Le festival d’émissions radiophoniques du XXème siècle a commencé dans l’auditorium en forme d’oreille-cœur. Le nouveau mixage de l’inoubliable « Ici l’ombre, les foncés parlent aux foncés » (grandiose pour la cinquantaine d’auditeurs qui l’écoutaient) a plu à René Frantic.

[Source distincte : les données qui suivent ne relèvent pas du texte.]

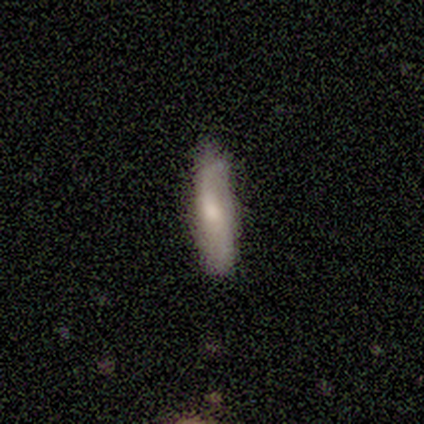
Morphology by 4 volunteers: Overall: smooth (100%). How rounded: cigar-shaped (100%). Merging: none (100%).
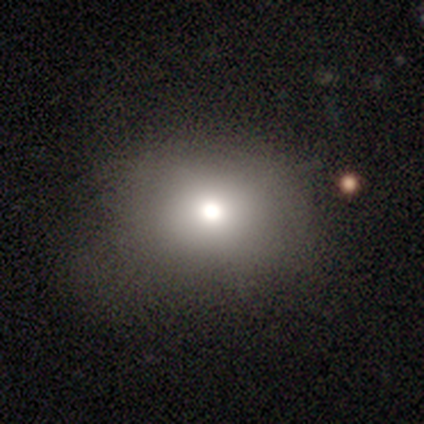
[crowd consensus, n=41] Smooth or featured?
  - smooth: 80% *
  - star or artifact: 12%
  - featured or disk: 7%
How rounded?
  - round: 58% *
  - in between: 42%
  - cigar-shaped: 0%
Merging?
  - none: 56% *
  - minor disturbance: 31%
  - major disturbance: 11%
  - merger: 3%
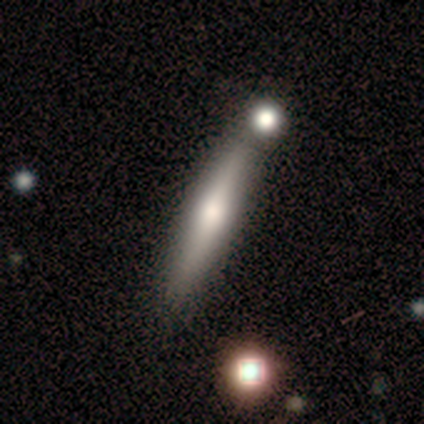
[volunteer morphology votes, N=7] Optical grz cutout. It shows a smooth galaxy with no disk features (71%) that is cigar-shaped (100%). Merging: none (71%).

D’abord parce que cela lui rappelait sa jeunesse sans téléphone portable.
« Tu te souviens de l’émission Ici l’ombre, les foncés parlent aux foncés ? »
C’était aussi l’époque de son adhésion au club des débranchés (on était insouciants, dit-il), période qu’il a qualifié un jour au Karaoké Bleu, de « beau rêve ».
Au sujet de « beau rêve », est-il vrai qu’après avoir séquestré pendant vingt-quatre ans sa fille (de 1984 à 2008), et lui avoir fait sept enfants, Josef Fritzl a déclaré à ceux qui l’ont arrêté : « J’ai réalisé un beau rêve. » ?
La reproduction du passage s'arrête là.